Ha viaggiato a lungo in Sud America.

Nel 1991 
ha realizzato su commissione il libro monografico “Argentina” per il Touring Club Italiano. Nel 1995
 ha lavorato in Brasile dove ha seguito diversi aspetti culturali del paese, compresa una storia sull’architettura barocca Brasiliana. Nel 1997 ha seguito la ricostruzione della Basilica di San Francesco ad Assisi, distrutta dal terremoto e il complesso lavoro di recupero degli affreschi di Giotto al suo interno. Nel 1999 ha prodotto per il Corriere della Sera un reportage sull’Ordine dei Cavalieri di Malta, che celebravano allora i nove secoli dalla fondazione.
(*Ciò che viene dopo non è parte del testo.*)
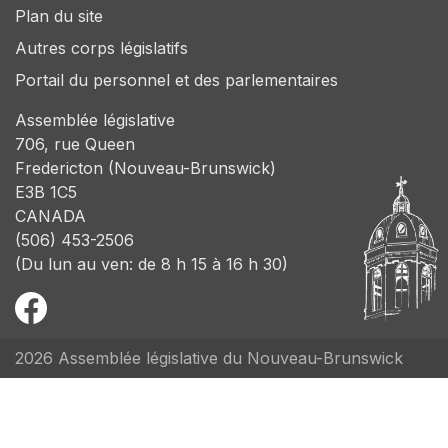
Plan du site
Autres corps législatifs
Portail du personnel et des parlementaires
Assemblée législative
706, rue Queen
Fredericton (Nouveau-Brunswick)
E3B 1C5
CANADA
(506) 453-2506
(Du lun au ven: de 8 h 15 à 16 h 30)
2026 Assemblée législative du Nouveau-Brunswick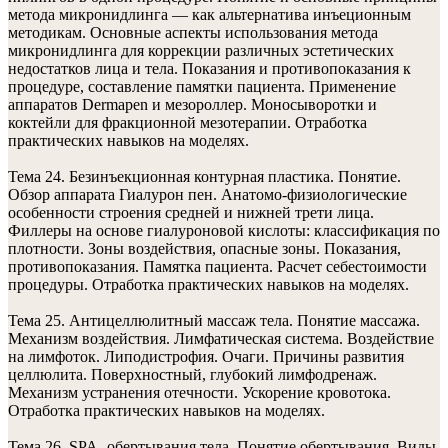
метода микронидлинга — как альтернатива инъеционным
методикам. Основные аспекты использования метода
микронидлинга для коррекции различных эстетических
недостатков лица и тела. Показания и противопоказания к
процедуре, составление памятки пациента. Применение
аппаратов Dermapen и мезороллер. Моносыворотки и
коктейли для фракционной мезотерапии. Отработка
практических навыков на моделях.
Тема 24. Безинъекционная контурная пластика. Понятие.
Обзор аппарата Гиалурон пен. Анатомо-физиологические
особенности строения средней и нижней трети лица.
Филлеры на основе гиалуроновой кислоты: классификация по
плотности. Зоны воздействия, опасные зоны. Показания,
противопоказания. Памятка пациента. Расчет себестоимости
процедуры. Отработка практических навыков на моделях.
Тема 25. Антицеллюлитный массаж тела. Понятие массажа.
Механизм воздействия. Лимфатическая система. Воздействие
на лимфоток. Липодистрофия. Очаги. Причины развития
целлюлита. Поверхностный, глубокий лимфодренаж.
Механизм устранения отечности. Ускорение кровотока.
Отработка практических навыков на моделях.
Тема 26. SPA- обертывания тела. Понятие обертывания. Виды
Nel 2001 ha lavorato in Dubai e in Jamaica in occasione del “Sum Fest” (il festival internazionale della musica reggae, voluto da Bob Marley). Nel 2002 ha lavorato a Hong Kong in occasione del Capodanno Cinese, sul tema delle tradizioni religiose Taoiste; nel 2003 nello stato Malese del Sarawak, durante la festa del “Gaway Dayak”; e in Ungheria nella regione del Tokaj. Nel 2008 Ha seguito la Pasqua Ortodossa nell’isola di Patmos, in Grecia.

Nel 2009, in occasione dei 20 anni della caduta del Muro di Berlino, ha realizzato un reportage sui luoghi segreti da cui la DDR e la Repubblica Federale Tedesca si spiavano reciprocamente per mantenere il delicato equilibrio della “Guerra Fredda”. Nel 2014 ha realizzato un lavoro sui grattacieli storici e moderni di New York. Nel 2018 si è occupato dei grandi templi Buddisti in Myanmar.

Il lavoro di tanti anni l’hanno portato ad organizzare e valorizzare il proprio archivio fotografico che spazia dai primi lavori di reportage sulla vita quotidiana e di strada, al restauro delle grandi opere d’arte fino, al paesaggio ed al racconto delle città e delle grandi architetture. Considera l’archivio come un importante mezzo per salvaguardare e tramandare la nostra storia e come motivo di crescita verso nuove idee ed iniziative. Giulio Andreini studia e realizza ogni anno nuovi progetti.